_Zadanie do wykonania_
Poniższe wiersze należy wypisać jako listę numerowaną obejmującą wszystkie pozycje, z pominięciem pustych wierszy. Obrazy należy wyłączyć z odpowiedzi.

_Dane do zadania_
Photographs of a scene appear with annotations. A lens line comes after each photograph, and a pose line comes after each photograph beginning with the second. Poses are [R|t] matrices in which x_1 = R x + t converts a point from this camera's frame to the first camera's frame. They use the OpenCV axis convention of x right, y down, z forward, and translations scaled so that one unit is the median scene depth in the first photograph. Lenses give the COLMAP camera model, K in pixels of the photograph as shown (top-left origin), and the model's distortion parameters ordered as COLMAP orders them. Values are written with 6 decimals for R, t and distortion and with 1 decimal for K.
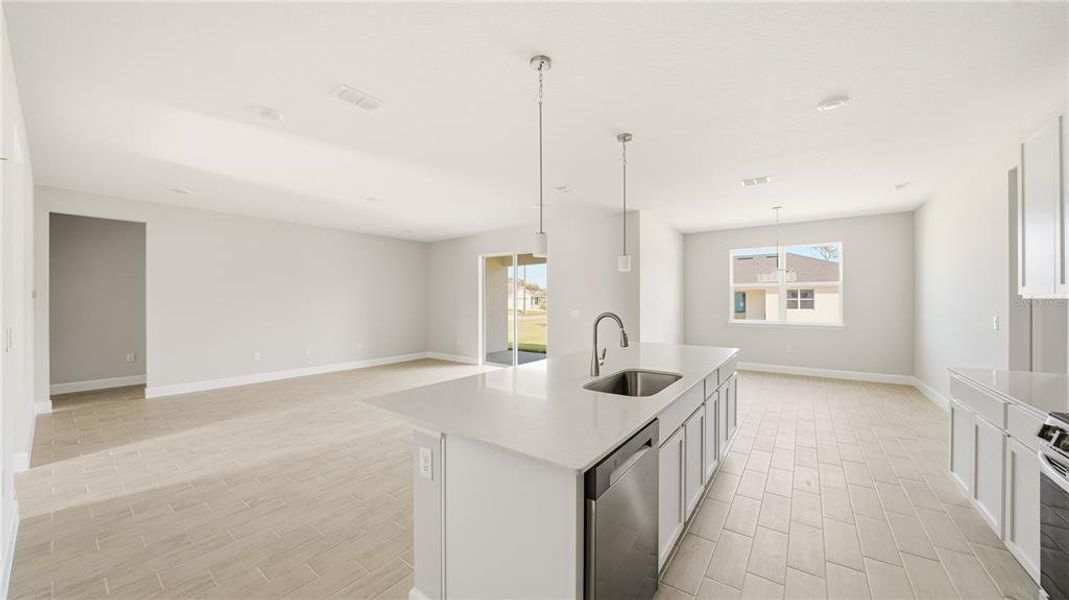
lens RADIAL K [[372.9, 0, 532.9], [0, 372.9, 302.9], [0, 0, 1]] dist [-0.028892, 0.004144]
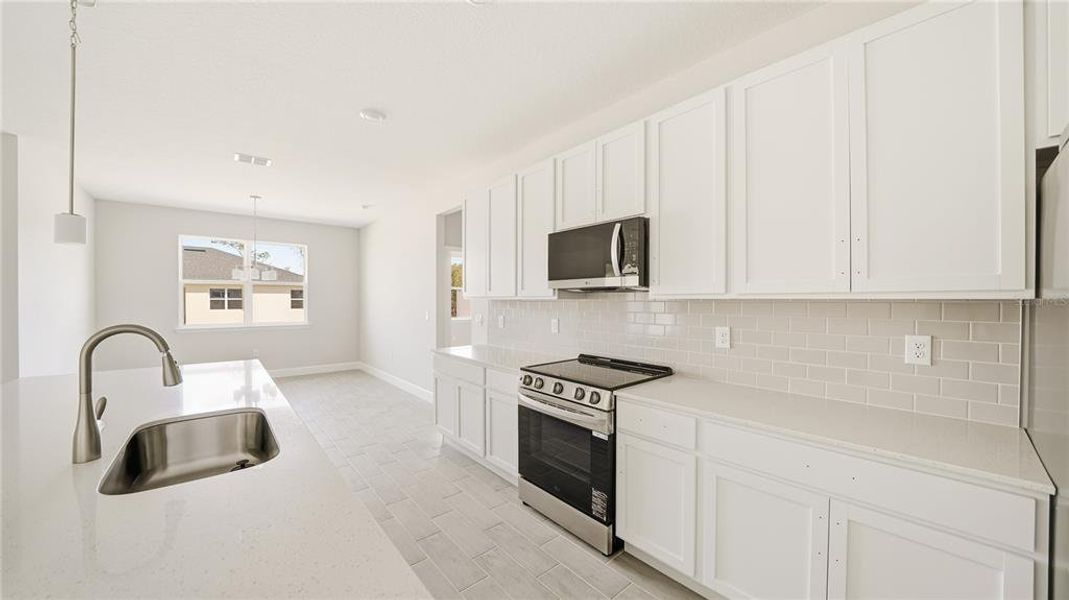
lens RADIAL K [[372.9, 0, 532.9], [0, 372.9, 302.9], [0, 0, 1]] dist [-0.028892, 0.004144]
pose [[0.222230, -0.004836, 0.974982, -0.074627], [0.004700, 0.999981, 0.003889, -0.000628], [-0.974983, 0.003718, 0.222249, 0.175759]]
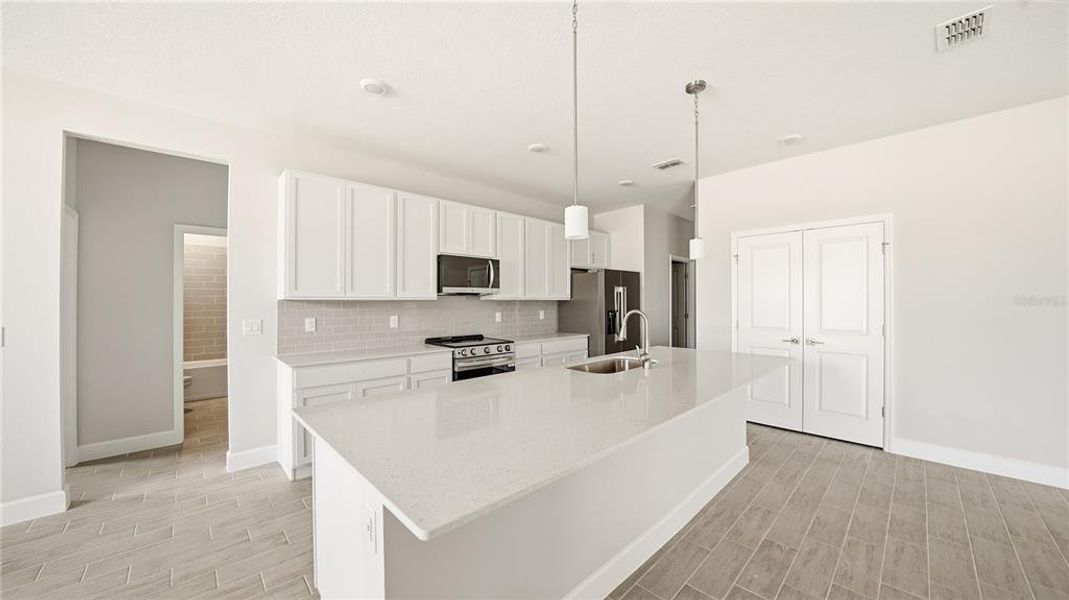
lens RADIAL K [[373.0, 0, 534.5], [0, 373.0, 300.0], [0, 0, 1]] dist [-0.029776, -0.000024]
pose [[-0.985104, 0.001505, 0.171951, 0.150811], [0.002240, 0.999989, 0.004079, -0.006916], [-0.171943, 0.004404, -0.985097, 1.083648]]
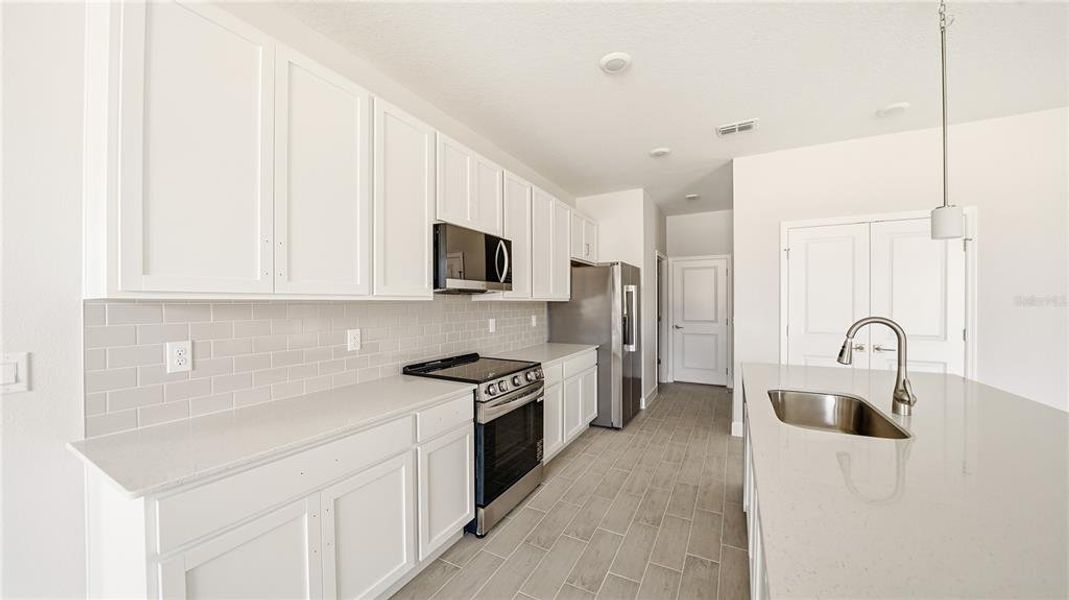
lens RADIAL K [[372.9, 0, 532.9], [0, 372.9, 302.9], [0, 0, 1]] dist [-0.028892, 0.004144]
pose [[-0.991282, 0.000489, -0.131754, 0.454235], [-0.000710, 0.999959, 0.009054, -0.005747], [0.131753, 0.009068, -0.991241, 0.790344]]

_Rozwiązanie pisemne_
1. Photographs of a scene appear with annotations. A lens line comes after each photograph, and a pose line comes after each photograph beginning with the second. Poses are [R|t] matrices in which x_1 = R x + t converts a point from this camera's frame to the first camera's frame. They use the OpenCV axis convention of x right, y down, z forward, and translations scaled so that one unit is the median scene depth in the first photograph. Lenses give the COLMAP camera model, K in pixels of the photograph as shown (top-left origin), and the model's distortion parameters ordered as COLMAP orders them. Values are written with 6 decimals for R, t and distortion and with 1 decimal for K.
2. lens RADIAL K [[372.9, 0, 532.9], [0, 372.9, 302.9], [0, 0, 1]] dist [-0.028892, 0.004144]
3. lens RADIAL K [[372.9, 0, 532.9], [0, 372.9, 302.9], [0, 0, 1]] dist [-0.028892, 0.004144]
4. pose [[0.222230, -0.004836, 0.974982, -0.074627], [0.004700, 0.999981, 0.003889, -0.000628], [-0.974983, 0.003718, 0.222249, 0.175759]]
5. lens RADIAL K [[373.0, 0, 534.5], [0, 373.0, 300.0], [0, 0, 1]] dist [-0.029776, -0.000024]
6. pose [[-0.985104, 0.001505, 0.171951, 0.150811], [0.002240, 0.999989, 0.004079, -0.006916], [-0.171943, 0.004404, -0.985097, 1.083648]]
7. lens RADIAL K [[372.9, 0, 532.9], [0, 372.9, 302.9], [0, 0, 1]] dist [-0.028892, 0.004144]
8. pose [[-0.991282, 0.000489, -0.131754, 0.454235], [-0.000710, 0.999959, 0.009054, -0.005747], [0.131753, 0.009068, -0.991241, 0.790344]]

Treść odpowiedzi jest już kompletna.